Listed records:
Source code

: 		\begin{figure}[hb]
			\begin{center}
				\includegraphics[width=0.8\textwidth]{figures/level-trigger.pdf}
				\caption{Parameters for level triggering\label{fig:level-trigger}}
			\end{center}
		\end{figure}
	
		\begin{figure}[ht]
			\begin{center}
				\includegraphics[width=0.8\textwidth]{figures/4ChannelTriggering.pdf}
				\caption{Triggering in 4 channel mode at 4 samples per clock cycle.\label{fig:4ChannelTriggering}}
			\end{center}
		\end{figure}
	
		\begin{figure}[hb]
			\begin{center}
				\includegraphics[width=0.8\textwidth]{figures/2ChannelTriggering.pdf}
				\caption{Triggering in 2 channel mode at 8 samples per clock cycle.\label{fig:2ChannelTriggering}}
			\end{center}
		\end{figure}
...
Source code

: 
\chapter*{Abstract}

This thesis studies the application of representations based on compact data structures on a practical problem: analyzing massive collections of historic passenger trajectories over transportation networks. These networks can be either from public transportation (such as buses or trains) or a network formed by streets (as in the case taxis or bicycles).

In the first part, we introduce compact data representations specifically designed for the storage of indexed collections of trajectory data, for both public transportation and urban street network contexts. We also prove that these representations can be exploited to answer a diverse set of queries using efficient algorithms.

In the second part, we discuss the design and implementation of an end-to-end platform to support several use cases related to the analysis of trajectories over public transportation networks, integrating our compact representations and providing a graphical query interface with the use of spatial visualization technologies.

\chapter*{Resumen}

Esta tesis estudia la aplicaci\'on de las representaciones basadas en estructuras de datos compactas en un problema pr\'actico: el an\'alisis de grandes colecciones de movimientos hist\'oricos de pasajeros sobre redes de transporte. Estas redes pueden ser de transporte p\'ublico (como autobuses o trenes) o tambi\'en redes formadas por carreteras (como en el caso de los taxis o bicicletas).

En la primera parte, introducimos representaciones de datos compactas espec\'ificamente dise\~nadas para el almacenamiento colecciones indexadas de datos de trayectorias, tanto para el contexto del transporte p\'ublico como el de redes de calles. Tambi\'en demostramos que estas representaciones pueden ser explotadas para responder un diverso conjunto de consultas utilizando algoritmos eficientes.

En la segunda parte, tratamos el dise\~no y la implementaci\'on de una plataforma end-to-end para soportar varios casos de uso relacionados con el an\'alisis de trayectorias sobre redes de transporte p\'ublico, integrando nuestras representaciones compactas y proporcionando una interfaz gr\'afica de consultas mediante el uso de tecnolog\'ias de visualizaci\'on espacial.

Exercise objective: Out of the data above, give again only the lines starting at the one holding "Esta tesis estudia" and ending at the one holding "En la primera", unchanged.

Exercise response:
Esta tesis estudia la aplicaci\'on de las representaciones basadas en estructuras de datos compactas en un problema pr\'actico: el an\'alisis de grandes colecciones de movimientos hist\'oricos de pasajeros sobre redes de transporte. Estas redes pueden ser de transporte p\'ublico (como autobuses o trenes) o tambi\'en redes formadas por carreteras (como en el caso de los taxis o bicicletas).

En la primera parte, introducimos representaciones de datos compactas espec\'ificamente dise\~nadas para el almacenamiento colecciones indexadas de datos de trayectorias, tanto para el contexto del transporte p\'ublico como el de redes de calles. Tambi\'en demostramos que estas representaciones pueden ser explotadas para responder un diverso conjunto de consultas utilizando algoritmos eficientes.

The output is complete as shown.